Extracted records

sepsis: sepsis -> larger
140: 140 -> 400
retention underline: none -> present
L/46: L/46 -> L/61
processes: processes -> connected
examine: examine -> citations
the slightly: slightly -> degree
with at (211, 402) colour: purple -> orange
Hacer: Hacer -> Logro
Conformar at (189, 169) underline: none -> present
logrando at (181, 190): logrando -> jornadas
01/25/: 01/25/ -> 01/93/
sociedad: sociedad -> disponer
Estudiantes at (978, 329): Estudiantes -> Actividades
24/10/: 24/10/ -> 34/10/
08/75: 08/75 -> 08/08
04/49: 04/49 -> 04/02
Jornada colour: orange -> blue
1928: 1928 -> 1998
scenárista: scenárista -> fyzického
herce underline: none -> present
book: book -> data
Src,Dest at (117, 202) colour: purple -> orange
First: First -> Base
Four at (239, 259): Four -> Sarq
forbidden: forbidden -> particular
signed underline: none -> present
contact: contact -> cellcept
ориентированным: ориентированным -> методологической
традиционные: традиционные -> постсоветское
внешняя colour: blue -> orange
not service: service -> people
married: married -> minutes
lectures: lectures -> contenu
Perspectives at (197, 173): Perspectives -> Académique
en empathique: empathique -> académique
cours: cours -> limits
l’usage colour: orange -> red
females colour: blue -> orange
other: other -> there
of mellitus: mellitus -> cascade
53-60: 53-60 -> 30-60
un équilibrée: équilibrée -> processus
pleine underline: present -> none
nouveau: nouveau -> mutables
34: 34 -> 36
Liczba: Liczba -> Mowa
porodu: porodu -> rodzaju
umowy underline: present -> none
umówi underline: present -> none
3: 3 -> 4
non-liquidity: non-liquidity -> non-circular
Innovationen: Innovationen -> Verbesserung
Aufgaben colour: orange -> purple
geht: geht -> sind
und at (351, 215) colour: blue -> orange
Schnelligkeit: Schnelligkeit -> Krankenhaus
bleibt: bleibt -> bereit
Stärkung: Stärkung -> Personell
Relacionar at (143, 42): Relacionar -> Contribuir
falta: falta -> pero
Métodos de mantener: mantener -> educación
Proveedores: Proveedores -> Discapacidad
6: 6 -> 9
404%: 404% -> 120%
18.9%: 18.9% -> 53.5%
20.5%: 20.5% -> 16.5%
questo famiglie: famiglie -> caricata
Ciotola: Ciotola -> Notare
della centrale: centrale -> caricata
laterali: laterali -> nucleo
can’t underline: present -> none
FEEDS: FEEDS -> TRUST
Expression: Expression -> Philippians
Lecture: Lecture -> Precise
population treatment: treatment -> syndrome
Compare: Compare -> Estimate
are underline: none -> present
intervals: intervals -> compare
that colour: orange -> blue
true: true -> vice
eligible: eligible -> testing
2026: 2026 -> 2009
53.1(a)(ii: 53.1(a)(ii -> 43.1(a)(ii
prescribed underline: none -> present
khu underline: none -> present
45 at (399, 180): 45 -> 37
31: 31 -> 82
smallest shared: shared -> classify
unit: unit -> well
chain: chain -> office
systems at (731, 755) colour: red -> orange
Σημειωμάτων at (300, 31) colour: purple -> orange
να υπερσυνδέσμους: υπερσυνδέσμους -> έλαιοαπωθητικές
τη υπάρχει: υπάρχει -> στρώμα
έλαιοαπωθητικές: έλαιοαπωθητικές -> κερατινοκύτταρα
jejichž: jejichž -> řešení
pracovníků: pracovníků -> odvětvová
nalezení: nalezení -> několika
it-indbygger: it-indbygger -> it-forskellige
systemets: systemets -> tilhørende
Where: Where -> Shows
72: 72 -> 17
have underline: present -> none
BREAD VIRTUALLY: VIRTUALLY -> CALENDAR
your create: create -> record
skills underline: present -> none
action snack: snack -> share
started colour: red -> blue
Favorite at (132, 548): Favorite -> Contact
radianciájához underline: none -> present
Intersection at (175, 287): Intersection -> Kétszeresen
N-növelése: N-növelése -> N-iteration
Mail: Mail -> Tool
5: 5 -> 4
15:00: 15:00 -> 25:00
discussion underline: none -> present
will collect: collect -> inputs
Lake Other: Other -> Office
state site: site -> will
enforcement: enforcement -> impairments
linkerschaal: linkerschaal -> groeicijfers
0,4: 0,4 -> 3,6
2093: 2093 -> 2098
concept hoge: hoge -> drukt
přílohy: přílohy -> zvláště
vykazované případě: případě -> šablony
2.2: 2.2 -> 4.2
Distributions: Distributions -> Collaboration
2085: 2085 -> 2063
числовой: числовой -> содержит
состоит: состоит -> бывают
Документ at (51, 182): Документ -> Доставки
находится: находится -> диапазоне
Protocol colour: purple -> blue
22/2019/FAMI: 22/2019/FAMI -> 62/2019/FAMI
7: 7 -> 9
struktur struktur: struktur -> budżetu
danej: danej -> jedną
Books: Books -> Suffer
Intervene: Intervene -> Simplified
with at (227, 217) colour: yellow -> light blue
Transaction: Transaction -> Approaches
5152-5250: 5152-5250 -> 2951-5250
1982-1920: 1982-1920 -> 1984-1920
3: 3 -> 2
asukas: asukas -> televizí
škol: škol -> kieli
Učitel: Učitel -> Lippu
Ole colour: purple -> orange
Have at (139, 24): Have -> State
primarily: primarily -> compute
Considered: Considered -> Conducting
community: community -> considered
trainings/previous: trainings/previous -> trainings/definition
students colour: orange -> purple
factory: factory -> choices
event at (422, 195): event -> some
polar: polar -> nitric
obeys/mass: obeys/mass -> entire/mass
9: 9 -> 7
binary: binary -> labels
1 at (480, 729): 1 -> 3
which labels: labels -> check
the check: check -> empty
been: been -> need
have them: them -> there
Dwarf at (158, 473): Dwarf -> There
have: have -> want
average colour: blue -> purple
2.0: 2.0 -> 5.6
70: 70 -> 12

Exercise instructions: Print every line of the records above verbatim, from the first to the last.

Response below:
sepsis: sepsis -> larger
140: 140 -> 400
retention underline: none -> present
L/46: L/46 -> L/61
processes: processes -> connected
examine: examine -> citations
the slightly: slightly -> degree
with at (211, 402) colour: purple -> orange
Hacer: Hacer -> Logro
Conformar at (189, 169) underline: none -> present
logrando at (181, 190): logrando -> jornadas
01/25/: 01/25/ -> 01/93/
sociedad: sociedad -> disponer
Estudiantes at (978, 329): Estudiantes -> Actividades
24/10/: 24/10/ -> 34/10/
08/75: 08/75 -> 08/08
04/49: 04/49 -> 04/02
Jornada colour: orange -> blue
1928: 1928 -> 1998
scenárista: scenárista -> fyzického
herce underline: none -> present
book: book -> data
Src,Dest at (117, 202) colour: purple -> orange
First: First -> Base
Four at (239, 259): Four -> Sarq
forbidden: forbidden -> particular
signed underline: none -> present
contact: contact -> cellcept
ориентированным: ориентированным -> методологической
традиционные: традиционные -> постсоветское
внешняя colour: blue -> orange
not service: service -> people
married: married -> minutes
lectures: lectures -> contenu
Perspectives at (197, 173): Perspectives -> Académique
en empathique: empathique -> académique
cours: cours -> limits
l’usage colour: orange -> red
females colour: blue -> orange
other: other -> there
of mellitus: mellitus -> cascade
53-60: 53-60 -> 30-60
un équilibrée: équilibrée -> processus
pleine underline: present -> none
nouveau: nouveau -> mutables
34: 34 -> 36
Liczba: Liczba -> Mowa
porodu: porodu -> rodzaju
umowy underline: present -> none
umówi underline: present -> none
3: 3 -> 4
non-liquidity: non-liquidity -> non-circular
Innovationen: Innovationen -> Verbesserung
Aufgaben colour: orange -> purple
geht: geht -> sind
und at (351, 215) colour: blue -> orange
Schnelligkeit: Schnelligkeit -> Krankenhaus
bleibt: bleibt -> bereit
Stärkung: Stärkung -> Personell
Relacionar at (143, 42): Relacionar -> Contribuir
falta: falta -> pero
Métodos de mantener: mantener -> educación
Proveedores: Proveedores -> Discapacidad
6: 6 -> 9
404%: 404% -> 120%
18.9%: 18.9% -> 53.5%
20.5%: 20.5% -> 16.5%
questo famiglie: famiglie -> caricata
Ciotola: Ciotola -> Notare
della centrale: centrale -> caricata
laterali: laterali -> nucleo
can’t underline: present -> none
FEEDS: FEEDS -> TRUST
Expression: Expression -> Philippians
Lecture: Lecture -> Precise
population treatment: treatment -> syndrome
Compare: Compare -> Estimate
are underline: none -> present
intervals: intervals -> compare
that colour: orange -> blue
true: true -> vice
eligible: eligible -> testing
2026: 2026 -> 2009
53.1(a)(ii: 53.1(a)(ii -> 43.1(a)(ii
prescribed underline: none -> present
khu underline: none -> present
45 at (399, 180): 45 -> 37
31: 31 -> 82
smallest shared: shared -> classify
unit: unit -> well
chain: chain -> office
systems at (731, 755) colour: red -> orange
Σημειωμάτων at (300, 31) colour: purple -> orange
να υπερσυνδέσμους: υπερσυνδέσμους -> έλαιοαπωθητικές
τη υπάρχει: υπάρχει -> στρώμα
έλαιοαπωθητικές: έλαιοαπωθητικές -> κερατινοκύτταρα
jejichž: jejichž -> řešení
pracovníků: pracovníků -> odvětvová
nalezení: nalezení -> několika
it-indbygger: it-indbygger -> it-forskellige
systemets: systemets -> tilhørende
Where: Where -> Shows
72: 72 -> 17
have underline: present -> none
BREAD VIRTUALLY: VIRTUALLY -> CALENDAR
your create: create -> record
skills underline: present -> none
action snack: snack -> share
started colour: red -> blue
Favorite at (132, 548): Favorite -> Contact
radianciájához underline: none -> present
Intersection at (175, 287): Intersection -> Kétszeresen
N-növelése: N-növelése -> N-iteration
Mail: Mail -> Tool
5: 5 -> 4
15:00: 15:00 -> 25:00
discussion underline: none -> present
will collect: collect -> inputs
Lake Other: Other -> Office
state site: site -> will
enforcement: enforcement -> impairments
linkerschaal: linkerschaal -> groeicijfers
0,4: 0,4 -> 3,6
2093: 2093 -> 2098
concept hoge: hoge -> drukt
přílohy: přílohy -> zvláště
vykazované případě: případě -> šablony
2.2: 2.2 -> 4.2
Distributions: Distributions -> Collaboration
2085: 2085 -> 2063
числовой: числовой -> содержит
состоит: состоит -> бывают
Документ at (51, 182): Документ -> Доставки
находится: находится -> диапазоне
Protocol colour: purple -> blue
22/2019/FAMI: 22/2019/FAMI -> 62/2019/FAMI
7: 7 -> 9
struktur struktur: struktur -> budżetu
danej: danej -> jedną
Books: Books -> Suffer
Intervene: Intervene -> Simplified
with at (227, 217) colour: yellow -> light blue
Transaction: Transaction -> Approaches
5152-5250: 5152-5250 -> 2951-5250
1982-1920: 1982-1920 -> 1984-1920
3: 3 -> 2
asukas: asukas -> televizí
škol: škol -> kieli
Učitel: Učitel -> Lippu
Ole colour: purple -> orange
Have at (139, 24): Have -> State
primarily: primarily -> compute
Considered: Considered -> Conducting
community: community -> considered
trainings/previous: trainings/previous -> trainings/definition
students colour: orange -> purple
factory: factory -> choices
event at (422, 195): event -> some
polar: polar -> nitric
obeys/mass: obeys/mass -> entire/mass
9: 9 -> 7
binary: binary -> labels
1 at (480, 729): 1 -> 3
which labels: labels -> check
the check: check -> empty
been: been -> need
have them: them -> there
Dwarf at (158, 473): Dwarf -> There
have: have -> want
average colour: blue -> purple
2.0: 2.0 -> 5.6
70: 70 -> 12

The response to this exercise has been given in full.